# Text passage:

In [1]:
%load_ext autoreload
%autoreload 2

import datetime

import numpy as np
import pandas as pd

import torch
from torch.nn import functional as F
from torchvision.utils import make_grid
from torch.optim.swa_utils import SWALR

from swadist.data import get_dataloaders
from swadist.train import Trainer
from swadist.optim import LinearPolyLR
from swadist.models import ResNet

cuda = torch.cuda.is_available()
device = 'cuda' if cuda else 'cpu'
print(f'Using {device}')

if cuda:
    torch.cuda.empty_cache()
    
seed = int(datetime.date.today() - datetime.date(2022, 4, 11)).total_seconds())
torch.manual_seed(seed)
print(f'seed: {seed}')

Using cuda
seed: 172800


### Two-phase training: SGD + SWA

We train ResNet-8, using the optimal hyperparameters given in [Shallue et al. 2019](http://arxiv.org/abs/1811.03600) for phase 1 (SGD w/ Nesterov momentum). 

For the SWA phase, we follow [Izmailov et al.](http://arxiv.org/abs/1803.05407) and use a constant learning rate that is 10x smaller than the initial learning rate in the first phase.

In [2]:
%%time

# whether to log training to Tensorboard
log = False

batch_size = 256

# optimizer
lr0, momentum,  = 2**-5., 0.975

# scheduler
alpha, decay_epochs = 0.25, 10

# swa_scheduler
swa_lr = lr0 / 10

# training epochs
epochs_sgd, epochs_swa = 10, 5

# loaders
train_loader, valid_loader = get_dataloaders(dataset="cifar10", 
                                             batch_size=batch_size,
                                             num_workers=4,  
                                             test=False,
                                             pin_memory=cuda)

# Actions to take:
1. Summarize the training notebook in two sentences.
2. Quote the part of the training notebook starting at "We train ResNet-8, using" and ending at "w/ Nesterov momentum).".

# Data provided:
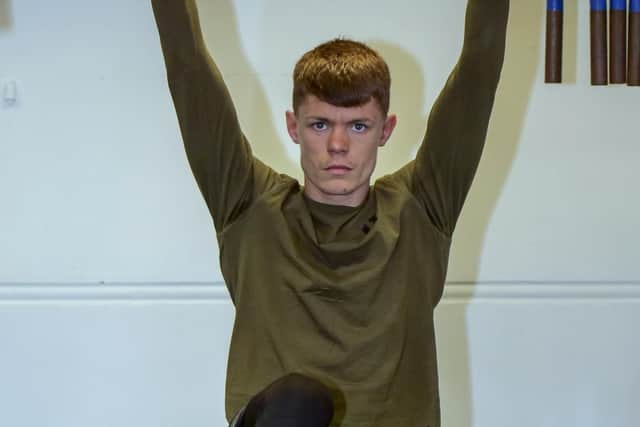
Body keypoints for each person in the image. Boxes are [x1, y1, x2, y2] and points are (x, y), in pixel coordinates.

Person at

# Answer list:
1. The notebook sets up a PyTorch session that runs on CUDA when it is available, then trains ResNet-8 in two phases on CIFAR-10 data loaded with a batch size of 256. The first phase runs SGD with Nesterov momentum using the optimal hyperparameters from Shallue et al. 2019, and the SWA phase follows Izmailov et al. with a constant learning rate 10x smaller than the first phase's initial rate.

2.
We train ResNet-8, using the optimal hyperparameters given in [Shallue et al. 2019](http://arxiv.org/abs/1811.03600) for phase 1 (SGD w/ Nesterov momentum).